### Instructions to follow
Scan the material below for the string "notepad". Report every line that has it.

### Given data
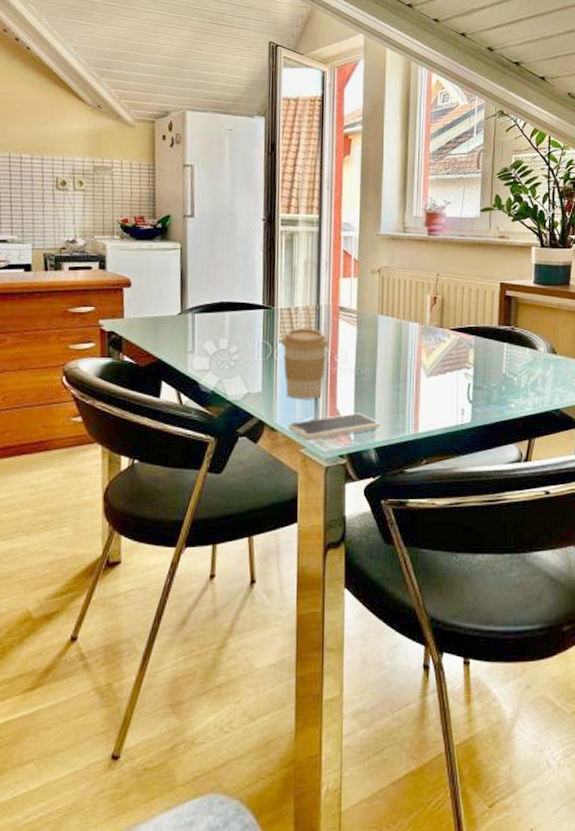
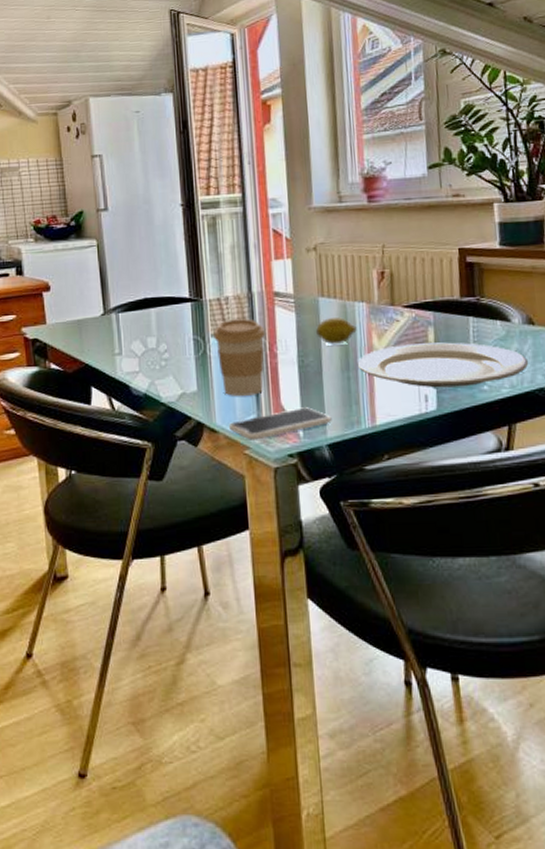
fruit: none [374,333,409,359] -> present [316,316,357,345]
plate: none [406,363,550,404] -> present [357,342,529,388]

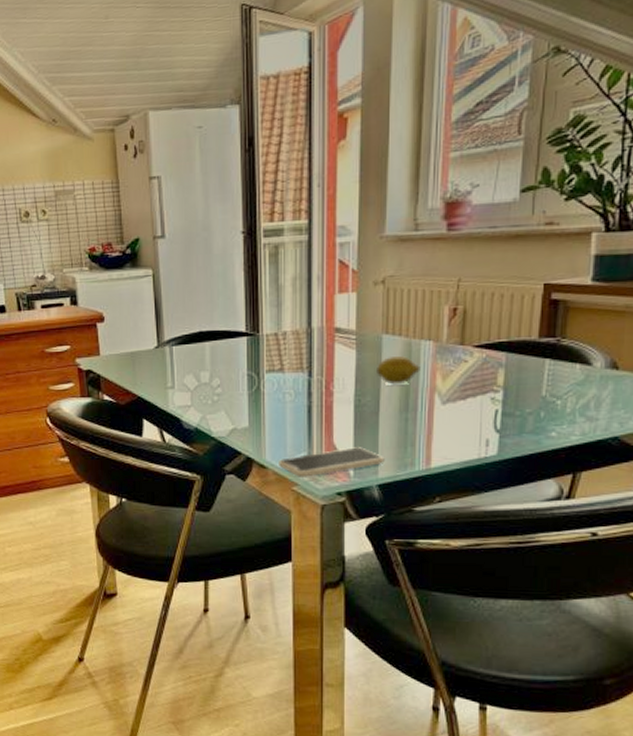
coffee cup: present [213,318,266,397] -> none [269,355,323,435]
plate: present [357,342,529,388] -> none [417,385,606,433]

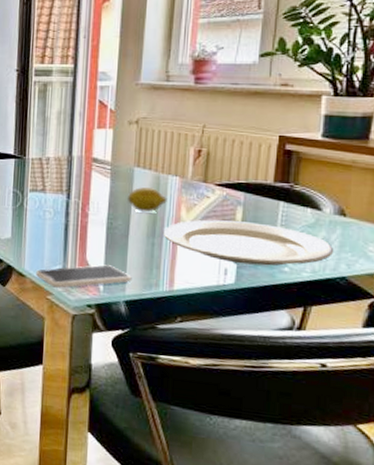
plate: none [417,385,606,433] -> present [163,219,334,266]

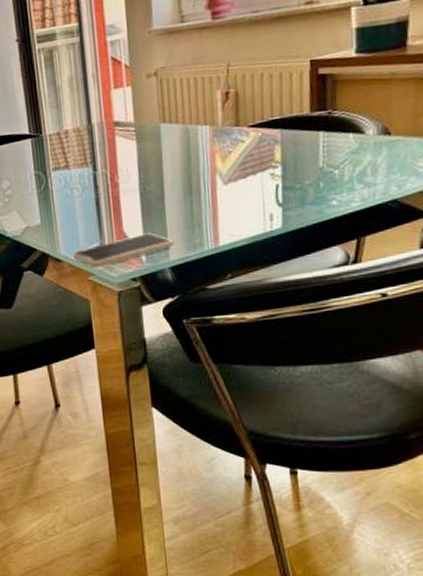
fruit: present [128,187,167,213] -> none [158,141,200,171]
plate: present [163,219,334,266] -> none [200,158,383,207]

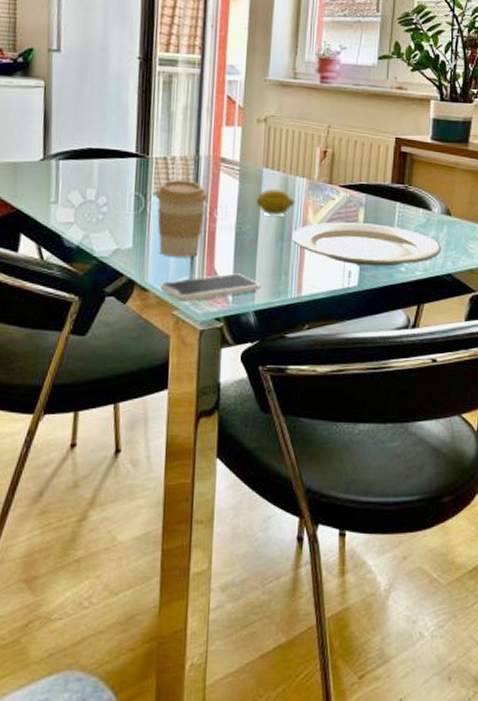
coffee cup: none [54,150,107,227] -> present [156,180,208,258]
fruit: none [158,141,200,171] -> present [257,188,295,216]
plate: none [200,158,383,207] -> present [291,222,442,267]

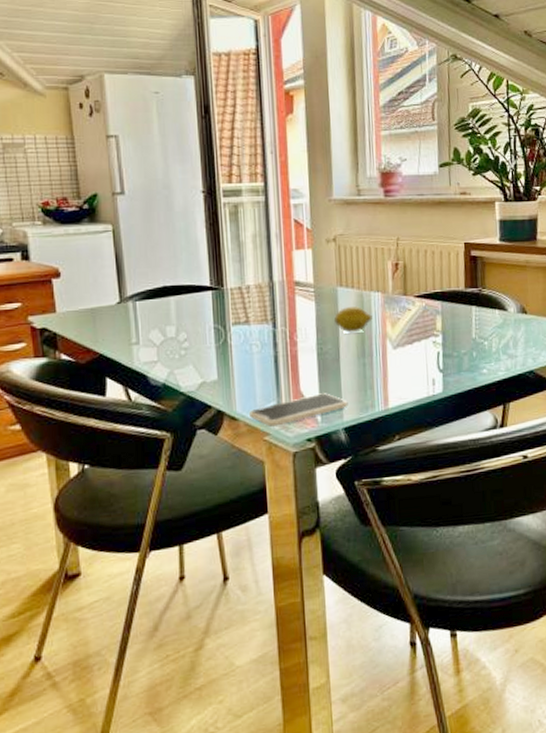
coffee cup: present [156,180,208,258] -> none [235,307,287,385]
plate: present [291,222,442,267] -> none [372,329,522,372]

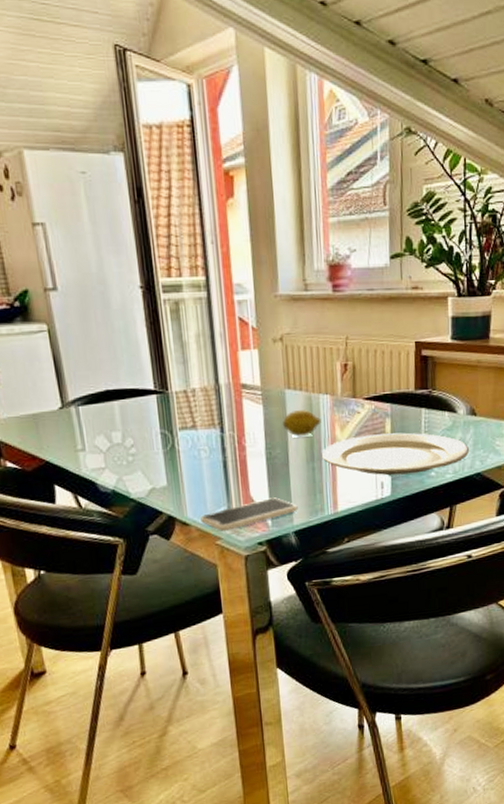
plate: none [372,329,522,372] -> present [321,432,470,476]

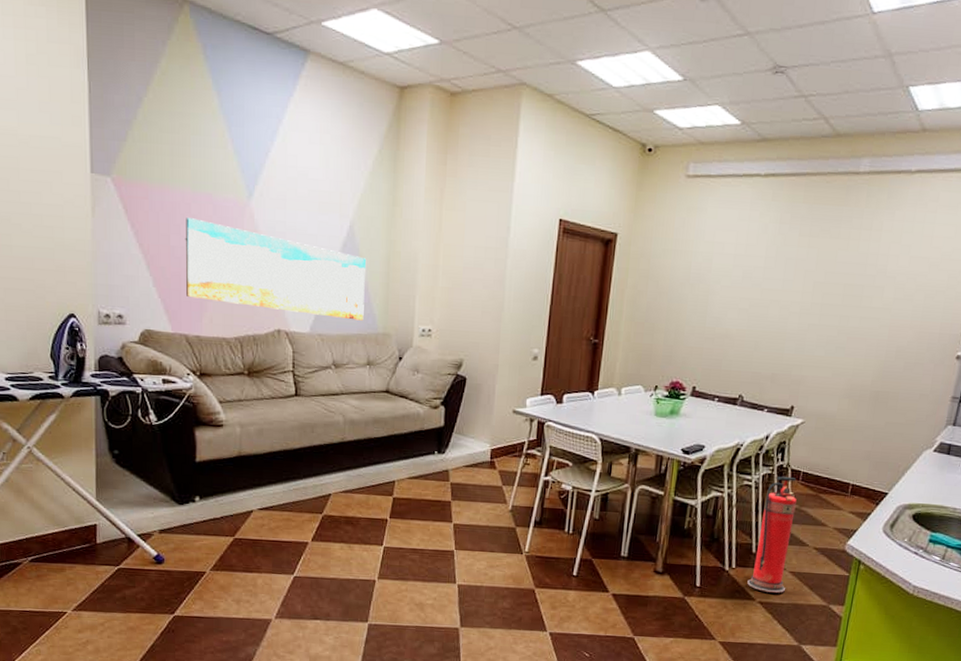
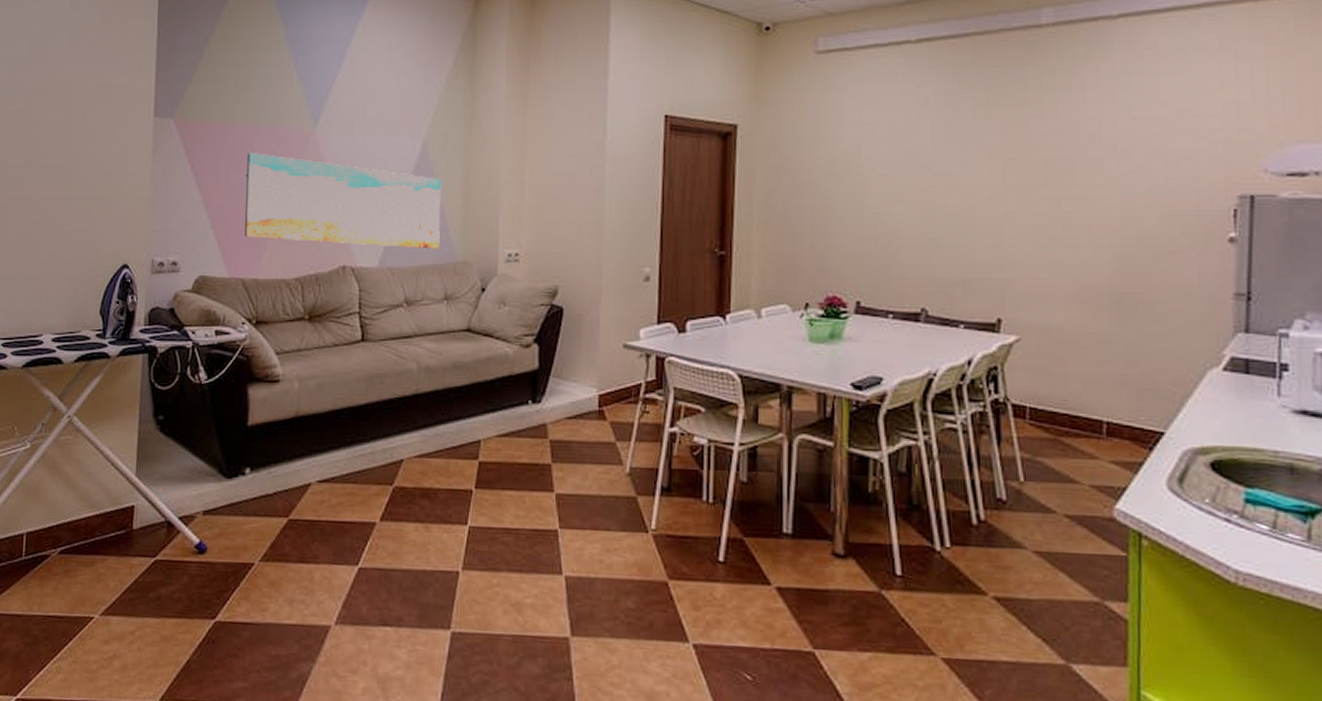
fire extinguisher: present [747,476,797,593] -> none [972,414,1031,584]

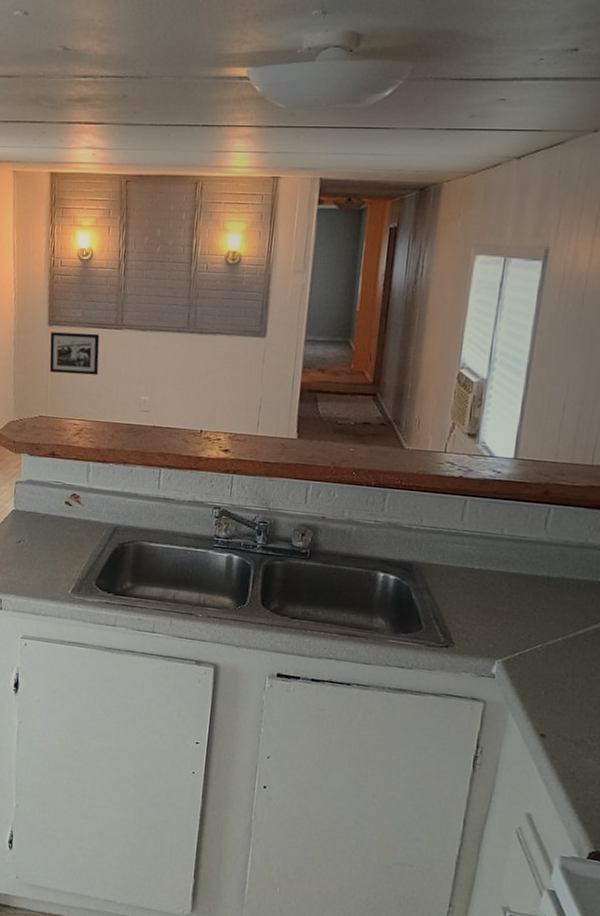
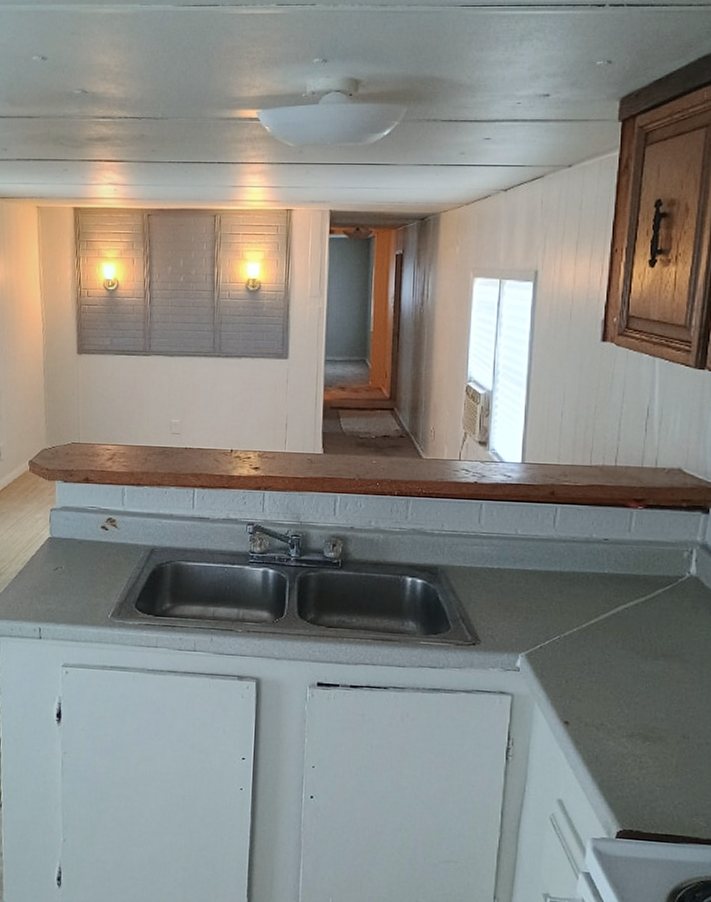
picture frame: present [49,332,100,375] -> none [79,360,129,401]

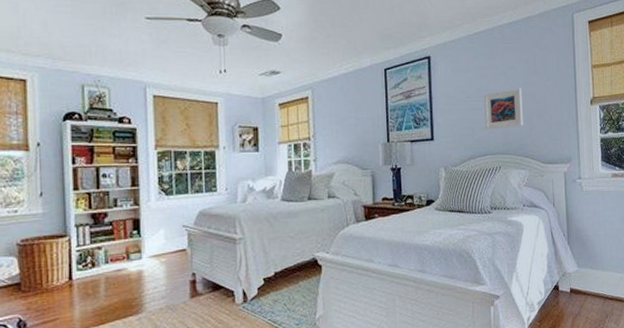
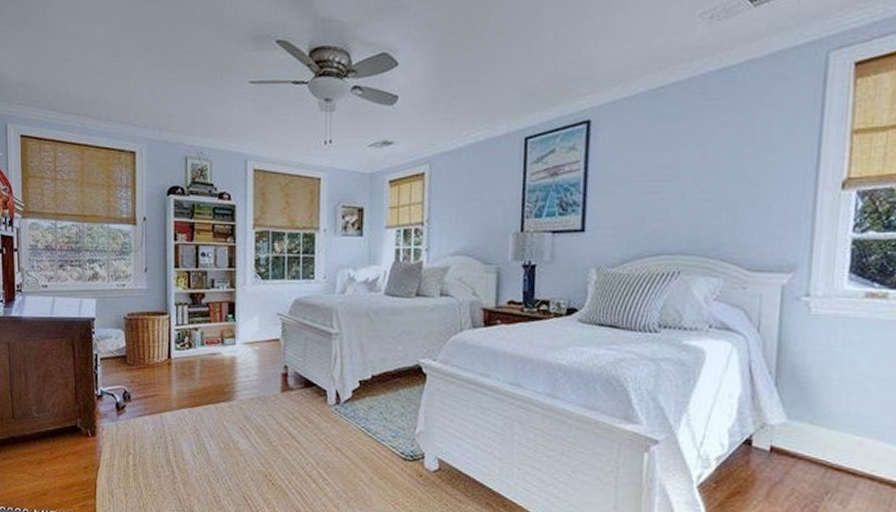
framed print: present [484,87,523,130] -> none [662,163,726,221]

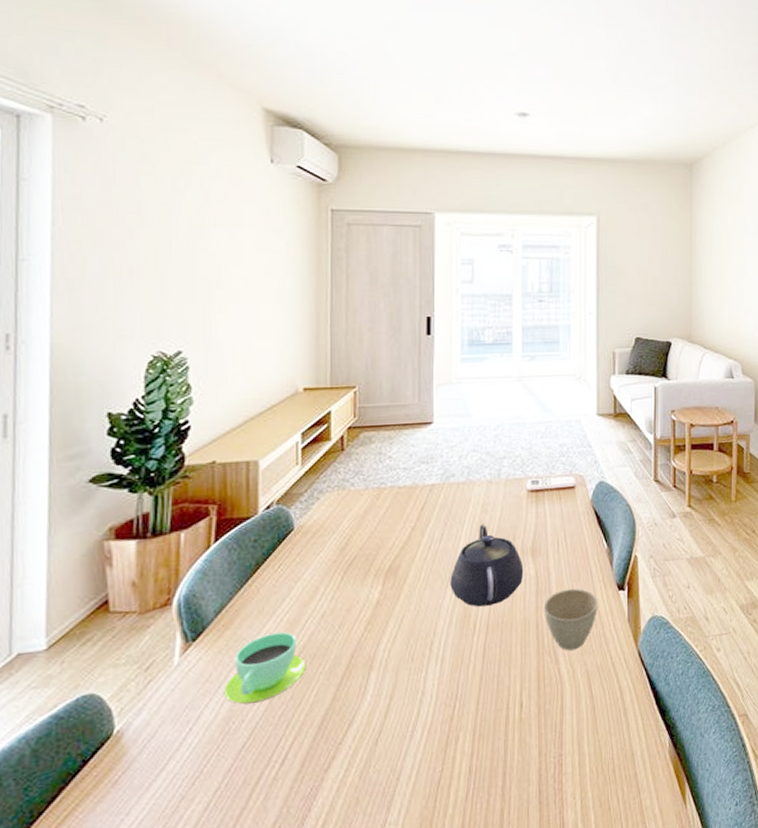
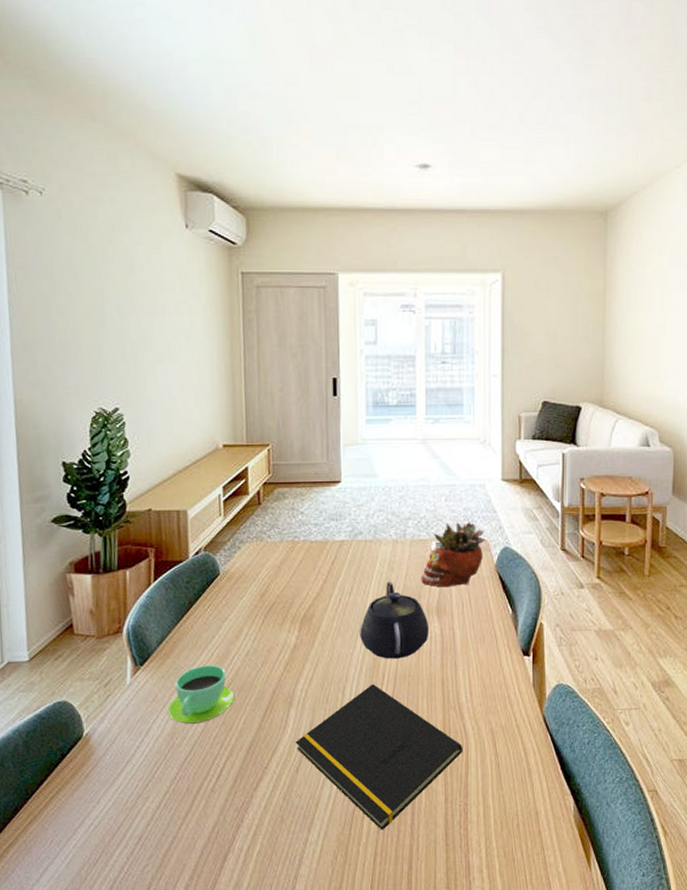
notepad: none [375,636,558,797] -> present [295,684,463,830]
succulent planter: none [515,457,581,527] -> present [421,521,485,588]
cup: present [543,588,598,651] -> none [448,649,502,709]

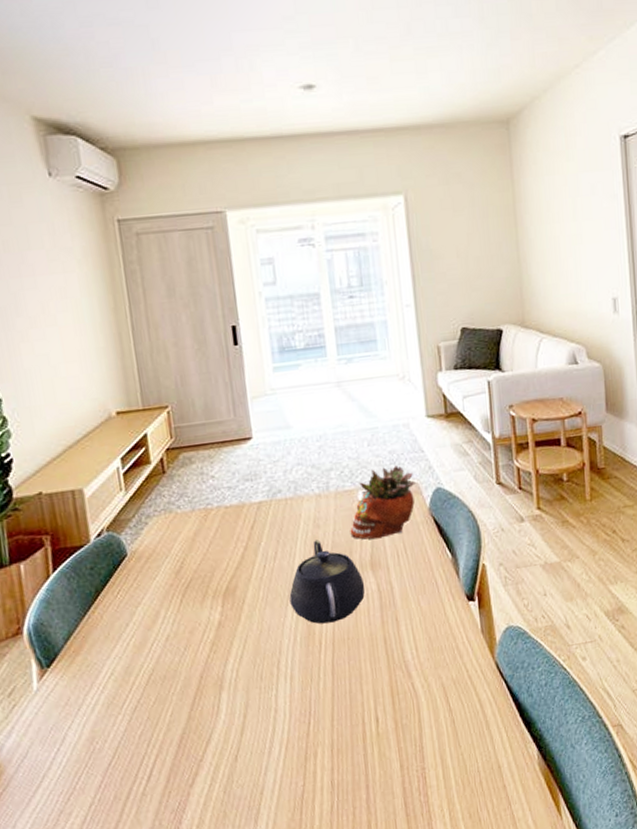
cup: present [167,665,235,724] -> none [83,655,159,726]
notepad: present [295,684,463,830] -> none [230,653,415,810]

### Your solution
notepad: none [375,636,558,797] -> present [295,684,463,830]
notepad: present [295,684,463,830] -> none [230,653,415,810]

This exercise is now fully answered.